Return all of the entries exactly, but do not include the pictures.

[Extracted material]:
---

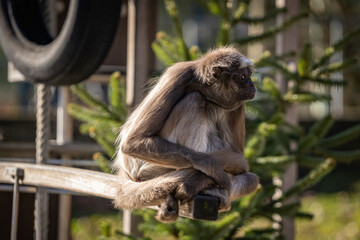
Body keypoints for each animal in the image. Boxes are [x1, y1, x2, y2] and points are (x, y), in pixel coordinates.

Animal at [114, 46, 258, 223]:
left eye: (249, 76)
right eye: (243, 77)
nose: (252, 84)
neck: (206, 91)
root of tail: (125, 169)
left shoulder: (238, 103)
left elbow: (237, 158)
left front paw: (204, 183)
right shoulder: (178, 75)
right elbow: (133, 142)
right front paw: (211, 170)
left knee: (250, 179)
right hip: (147, 167)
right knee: (194, 99)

---

[Solution]:
Body keypoints for each animal in the image. Boxes are [x1, y1, x2, y2] and points are (x, y), in pixel coordinates.

Animal at [114, 46, 258, 223]:
left eye: (249, 76)
right eye: (243, 77)
nose: (252, 84)
neck: (206, 91)
root of tail: (125, 169)
left shoulder: (238, 103)
left elbow: (237, 158)
left front paw: (204, 183)
right shoulder: (178, 75)
right elbow: (133, 142)
right front paw: (211, 170)
left knee: (250, 179)
right hip: (147, 167)
right knee: (194, 99)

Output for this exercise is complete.